EXERCISE TASKS ▸
- 1) Please decide whether each statement below agrees with the text on numerical testing: (a) The precision in the shown test is set to 50. (b) The writer has high hopes for PossibleZeroQ. (c) The difference gets closer to zero when precision is decreased. For each, answer yes or no and quote the deciding words of the text.
- 2) According to the text on numerical testing, what kind of problem is deciding whether one expression is equal to another?

SOURCE TEXT ▸
First try numerical tests. Usually I do something like this:

test = Flatten[{Thread[
Rule[{EA, EC, J, t1, t2, xi, phi},
N[Rationalize[RandomReal[{-100, 100}, {7}], 0], 50]]],
sign1 -> 1, sign2 -> 1}]


{EA -> 5.5070945764813754067707123269662591210087398718144, EC -> 17.031759538199065766888472553401509641037985359085, J -> -30.131253476348398553051101194231010502960690964764, t1 -> 1.5102309452269758582666999059099783476519629716454, t2 -> -59.227461091403198733423282755362970908377276982560, xi -> -90.932057375163736635618092501815504589844494856171, phi -> 21.983047852241497252070159373899197116276883508615, sign1 -> 1, sign2 -> 1}

(myFunc[EA, EC, J, t1, t2, xi, phi, sign1, sign2, 1] -
myFunc[EA, EC, J, t1, t2, xi, phi, sign1, sign2, 1]) /. test


0.*10^-49

Running this many times as well as changing precision (here it is set to 50) one can see that the difference is always close to zero and gets closer when precision is increased.

Mathematica also has special function PossibleZeroQ. But I would not hope much on that. As you probably know the problem of deciding if one expression is equal to other is undecidable in principle.

EXTRACTED ENTRIES ▸
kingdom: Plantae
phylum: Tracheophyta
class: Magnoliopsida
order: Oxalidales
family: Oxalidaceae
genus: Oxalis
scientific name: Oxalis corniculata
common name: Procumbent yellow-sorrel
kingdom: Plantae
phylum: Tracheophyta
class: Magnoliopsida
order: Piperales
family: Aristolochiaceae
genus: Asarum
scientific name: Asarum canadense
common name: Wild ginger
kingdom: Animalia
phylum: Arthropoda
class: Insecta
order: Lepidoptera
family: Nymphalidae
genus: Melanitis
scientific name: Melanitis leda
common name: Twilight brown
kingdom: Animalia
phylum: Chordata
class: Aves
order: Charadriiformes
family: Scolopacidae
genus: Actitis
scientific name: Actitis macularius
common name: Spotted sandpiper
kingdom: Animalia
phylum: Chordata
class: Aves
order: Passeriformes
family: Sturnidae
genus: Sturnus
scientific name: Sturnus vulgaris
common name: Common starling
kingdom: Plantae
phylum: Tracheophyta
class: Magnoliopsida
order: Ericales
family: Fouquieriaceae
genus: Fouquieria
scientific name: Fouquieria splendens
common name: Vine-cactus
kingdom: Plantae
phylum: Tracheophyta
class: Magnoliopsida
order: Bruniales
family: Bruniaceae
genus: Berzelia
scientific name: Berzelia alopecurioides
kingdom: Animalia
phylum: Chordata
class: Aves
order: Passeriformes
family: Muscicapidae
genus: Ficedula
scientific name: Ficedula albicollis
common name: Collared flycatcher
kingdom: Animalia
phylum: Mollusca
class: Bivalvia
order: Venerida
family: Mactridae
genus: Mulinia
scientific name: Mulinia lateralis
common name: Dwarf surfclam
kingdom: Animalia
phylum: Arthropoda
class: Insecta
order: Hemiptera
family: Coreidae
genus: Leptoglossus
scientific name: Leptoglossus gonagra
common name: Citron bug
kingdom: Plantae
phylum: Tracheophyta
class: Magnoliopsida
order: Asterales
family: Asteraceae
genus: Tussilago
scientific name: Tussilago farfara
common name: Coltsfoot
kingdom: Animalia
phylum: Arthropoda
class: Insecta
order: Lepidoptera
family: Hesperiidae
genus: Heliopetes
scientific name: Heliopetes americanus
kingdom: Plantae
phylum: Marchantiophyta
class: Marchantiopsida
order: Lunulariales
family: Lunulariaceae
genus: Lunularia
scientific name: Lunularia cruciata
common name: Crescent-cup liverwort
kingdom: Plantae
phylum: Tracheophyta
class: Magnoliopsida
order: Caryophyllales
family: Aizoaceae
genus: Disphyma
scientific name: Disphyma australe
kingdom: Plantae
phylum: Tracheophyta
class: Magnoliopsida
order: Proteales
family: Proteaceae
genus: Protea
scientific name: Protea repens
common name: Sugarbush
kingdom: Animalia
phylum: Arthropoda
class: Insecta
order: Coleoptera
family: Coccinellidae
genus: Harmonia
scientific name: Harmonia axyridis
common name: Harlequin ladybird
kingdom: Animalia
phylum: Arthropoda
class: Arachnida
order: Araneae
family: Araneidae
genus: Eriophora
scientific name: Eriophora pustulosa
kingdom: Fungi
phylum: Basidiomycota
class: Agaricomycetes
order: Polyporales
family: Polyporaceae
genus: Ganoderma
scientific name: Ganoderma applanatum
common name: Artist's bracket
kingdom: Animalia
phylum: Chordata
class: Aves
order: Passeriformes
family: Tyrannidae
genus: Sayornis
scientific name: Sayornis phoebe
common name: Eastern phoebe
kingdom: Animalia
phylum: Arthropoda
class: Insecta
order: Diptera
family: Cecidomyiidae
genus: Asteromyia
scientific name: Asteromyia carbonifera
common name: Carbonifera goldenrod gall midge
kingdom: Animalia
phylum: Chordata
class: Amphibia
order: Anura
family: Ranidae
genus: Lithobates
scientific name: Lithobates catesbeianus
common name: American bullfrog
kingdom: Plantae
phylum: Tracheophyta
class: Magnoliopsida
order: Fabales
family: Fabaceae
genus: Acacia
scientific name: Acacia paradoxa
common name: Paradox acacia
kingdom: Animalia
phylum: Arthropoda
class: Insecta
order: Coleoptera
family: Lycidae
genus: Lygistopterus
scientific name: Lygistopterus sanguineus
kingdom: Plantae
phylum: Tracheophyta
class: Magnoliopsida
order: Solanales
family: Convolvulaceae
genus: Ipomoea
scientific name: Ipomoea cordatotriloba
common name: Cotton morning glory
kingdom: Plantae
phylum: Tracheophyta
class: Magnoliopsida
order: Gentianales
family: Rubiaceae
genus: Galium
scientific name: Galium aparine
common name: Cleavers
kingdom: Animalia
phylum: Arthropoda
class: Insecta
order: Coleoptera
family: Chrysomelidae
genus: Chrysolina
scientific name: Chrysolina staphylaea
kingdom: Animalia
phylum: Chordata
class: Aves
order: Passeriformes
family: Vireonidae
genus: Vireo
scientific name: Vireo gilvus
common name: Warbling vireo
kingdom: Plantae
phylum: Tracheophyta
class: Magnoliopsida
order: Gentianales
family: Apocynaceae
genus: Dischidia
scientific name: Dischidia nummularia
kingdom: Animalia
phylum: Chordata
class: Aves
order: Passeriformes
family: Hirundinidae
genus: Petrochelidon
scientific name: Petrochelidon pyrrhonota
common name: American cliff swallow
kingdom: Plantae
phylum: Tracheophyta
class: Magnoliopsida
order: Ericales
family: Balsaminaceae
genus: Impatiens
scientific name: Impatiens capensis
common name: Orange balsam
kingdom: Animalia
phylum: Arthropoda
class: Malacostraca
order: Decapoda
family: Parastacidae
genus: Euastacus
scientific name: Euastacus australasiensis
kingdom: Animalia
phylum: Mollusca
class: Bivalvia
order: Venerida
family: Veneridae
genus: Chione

RESPONSES BY TASK ▸
- 1)
(a) Yes: "here it is set to 50"
(b) No: "But I would not hope much on that."
(c) No: "gets closer when precision is increased"

- 2) It is undecidable in principle.